Dialictus is a subgenus of sweat bees belonging to the genus Lasioglossum. Most of the members of this subgenus have a metallic appearance, while some are non-metallic. There are over 630 species worldwide. They are commonly found in the Northern Hemisphere and are found in abundance in North America. Members of this subgenus also have very diverse forms of social structure making them model organisms for studying the social behavior of bees.

== Morphology ==
Members of Lasioglossum (Dialictus) are small, about 3.4–8.1 mm in size, and distinguished from other halictids by weakened distal veins on the forewings. Distinguishing between some of the species in Lasioglossum (Dialictus) proves to be difficult due to their "monotonous" morphology and subtle differences. Some species have been named based on geographic distribution and ecological niche rather than using any distinguishing morphological features.

== Molecular ==
Genetic barcoding has developed into a commonly used identification tool for taxonomists, though Lasioglossum (Dialictus) lacks a distinct barcode gap. In addition to this group's subtle morphological differences, this causes identifications to be misleading or difficult to ascertain.

== Ecology ==

=== Solitary vs. communal ===
Though solitary bees such as Lasioglossum figueresi often live in proximity to each other, unlike communal bees, the nests of solitary bees are built by lone females. The female builds the nest and feeds her offspring without workers or help from other bees. Solitary bees often nest in the ground and tree bark.

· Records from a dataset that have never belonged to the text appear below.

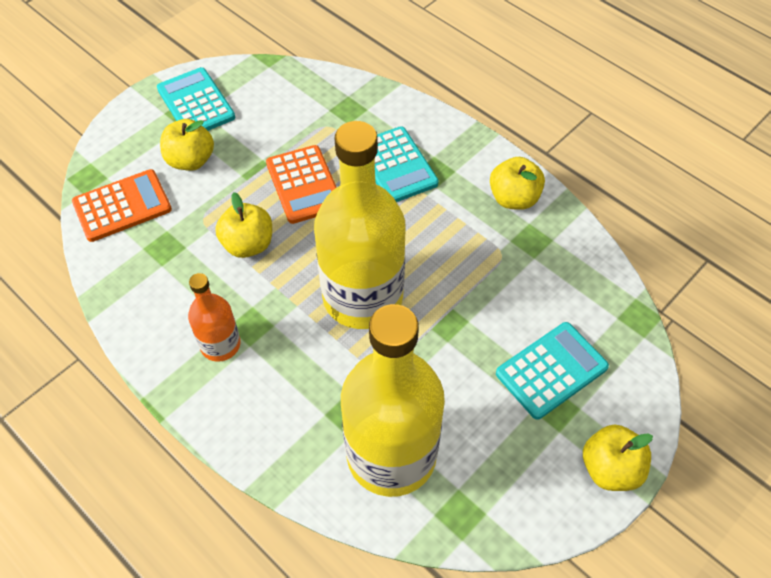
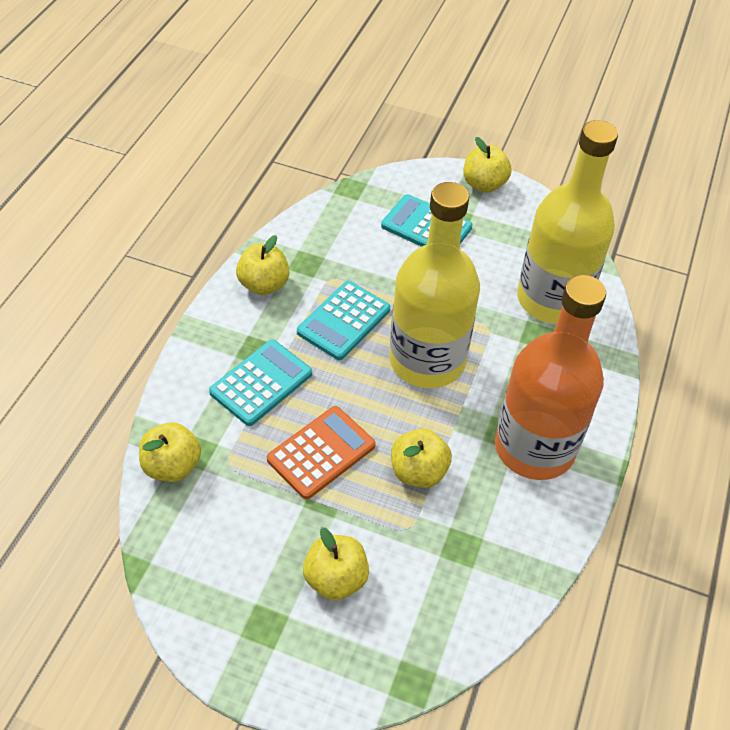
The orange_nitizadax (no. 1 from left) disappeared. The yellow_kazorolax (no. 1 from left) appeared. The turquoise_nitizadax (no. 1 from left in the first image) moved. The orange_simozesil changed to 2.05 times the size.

Solitary bees are important pollinators.

Communal bees live in groups of two or more females in a single nest, each of which reproduces and provisions independently.

=== Eusocial ===
Eusocial bees are those in which there are queens, which lay eggs, and workers, which either do not lay eggs, or lay them in much smaller numbers than the queen. Each social behavior is not necessarily exclusive for individual species of Lasioglossum. Some species in other subgenera have shown to exhibit social polymorphism depending on the climate of its habitat. In temperate climates, some female L. (Evylaeus) produce daughters that will remain unfertilized and help with foraging and care for the next generation of offspring. In colder climates, such as at a higher altitude, females of the same species will exhibit solitary behavior and all the daughters produced will be fertile. This is likely because with colder and shorter breeding seasons, the bee does not have enough time to produce two broods. In warmer climates with longer breeding seasons, having two broods, with the first brood caring for the second, can be more efficient.

=== Parasitic ===
A few Dialictus exhibit kleptoparasitism by laying their eggs in another species' brood cells.